Alpha Movie Review

Alpha Movie Review

ALPHA

Alpha, 13, is a troubled teenager who lives alone with her mother. Their world comes crashing down the day she comes home from school with a tattoo on her arm.

 

Film Review

After Grave, then Titane – controversial Palme d’Or in 2021 for a film with undeniable visual ambition, but a shaky script – Julia Ducournau returns with Alpha, presented in official competition at Cannes. Unfortunately, this third feature film fails to clarify the intentions of its director or to elevate her cinematic gesture: we find the flaws already present in Titane, pushed here to their paroxysm, without ever finding the visceral power that at least made Grave unique. This third feature film, eagerly awaited, unfortunately confirms a trend: that of a cinema of excess, more flashy than truly transgressive.

 

The script quickly becomes confusing, multiplying red herrings, satellite characters, and tonal shifts without managing to weave any real overall coherence.
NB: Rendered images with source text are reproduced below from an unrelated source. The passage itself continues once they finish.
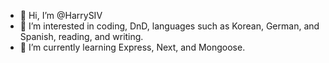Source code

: - 👋 Hi, I’m @HarrySIV
- 👀 I’m interested in coding, DnD, languages such as Korean, German, and Spanish, reading, and writing. 
- 🌱 I’m currently learning Express, Next, and Mongoose.
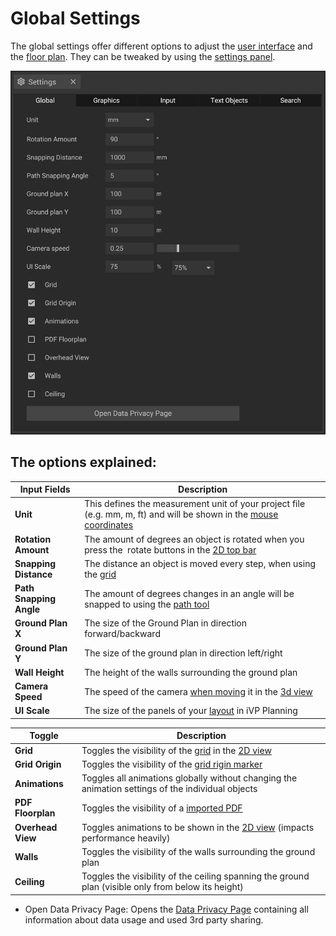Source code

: # Global Settings

The global settings offer different options to adjust the [user interface](../user-interface/) and the [floor plan](../user-interface/the-floor-plan.md). They can be tweaked by using the [settings panel](../user-interface/settings-panel.md).

![](../../../.gitbook/assets/Global_settings.jpg)

## The options explained:

| Input Fields            | Description                                                                                                                                                                 |
| ----------------------- | --------------------------------------------------------------------------------------------------------------------------------------------------------------------------- | 
| **Unit**                | This defines the measurement unit of your project file (e.g. mm, m, ft) and will be shown in the [mouse coordinates](../user-interface/coordinate-system#mouse-coordinates) | 
| **Rotation Amount**     | The amount of degrees an object is rotated when you press the <img src="../.gitbook/assets/iVP_icon_rotate_right.jpg" alt="" data-size="line"><img src="../.gitbook/assets/iVP_icon_rotate_left.jpg" alt="" data-size="line"> rotate buttons in the [2D top bar](../user-interface/the-2d-panel.md#the-toolbar-of-the-2d-panel)                                                                              | 
| **Snapping Distance**   | The distance an object is moved every step, when using the [grid](../user-interface/the-grid.md)                                                                            |
| **Path Snapping Angle** | The amount of degrees changes in an angle will be snapped to using the [path tool](../advanced-tools/path-tool.md)                                                          |
| **Ground Plan X**       | The size of the Ground Plan in direction forward/backward                                                                                                                   |
| **Ground Plan Y**       | The size of the ground plan in direction left/right                                                                                                                         |
| **Wall Height**         | The height of the walls surrounding the ground plan                                                                                                                         |
| **Camera Speed**        | The speed of the camera [when moving](../getting-started/moving-the-camera.md) it in the [3d view](../user-interface/the-3d-panel.md)                                       |
| **UI Scale**            | The size of the panels of your [layout](../user-interface/layouts.md) in iVP Planning                                                                                       |

| Toggle            | Description                                                                                                             |
| ----------------- | ----------------------------------------------------------------------------------------------------------------------- | 
| **Grid**          | Toggles the visibility of the [grid](../user-interface/the-grid.md) in the [2D view](../user-interface/the-2d-panel.md) |
| **Grid Origin**   | Toggles the visibility of the [grid rigin marker](../user-interface/the-grid.md#grid-origin)                            |
| **Animations**    | Toggles all animations globally without changing the animation settings of the individual objects                       |
| **PDF Floorplan** | Toggles the visibility of a [imported PDF](../user-interface/the-floor-plan.md#pdfs-as-floor-plan)                      |
| **Overhead View** | Toggles animations to be shown in the [2D view](../user-interface/the-2d-panel.md) (impacts performance heavily)        |
| **Walls**         | Toggles the visibility of the walls surrounding the ground plan                                                         |
| **Ceiling**       | Toggles the visibility of the ceiling spanning the ground plan (visible only from below its height)                     |

* Open Data Privacy Page: Opens the [Data Privacy Page](https://dataoptout-ui-prd.uca.cloud.unity3d.com/?token=8t3ubddchq35f7pv4ffmng2fapmc7dpe58sn20part1hclip) containing all information about data usage and used 3rd party sharing.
The narrative structure, supposedly fragmented, instead gives the impression of an unfinished project, where each scene seems to struggle against the previous one to impose a meaning. The dialogue, often stiff or unnecessarily hermetic, undermines the little dramatic momentum the story attempts to build.

 

In terms of the staging, the claimed radicalism too often veers into mannerism. The photography, a uniform gray, struggles to visually convey the characters’ inner selves or the emotional density of the situations. The musical selection, heterogeneous to the point of becoming absurd, interrupts more than it accompanies, and the sound mix—shrill, saturated, sometimes unbearable—contributes to a device that seems to confuse intensity and din.

 

The actors, most of whom are well-known, struggle to find their place in this floating universe. Lacking a real emotional anchor or precise acting direction, their performances oscillate between excess and emptiness. Some subplots, sketched out and then abandoned, leave a feeling of incompleteness and betray the absence of a truly controlled perspective on the story.

 

Alpha may have been intended as an organic fable about unfinished grief, therapeutic obstinacy, and the AIDS years. But by abandoning the rigor of the writing in favor of a posture of transgression that has become predictable, Julia Ducournau seems to have strayed into her own obsessions. What could have been a powerful cinematic gesture becomes a confused and pretentious work, where stylistic effect systematically takes precedence over dramatic coherence, and Alpha confirms that radicalism without a compass can quickly come to nothing.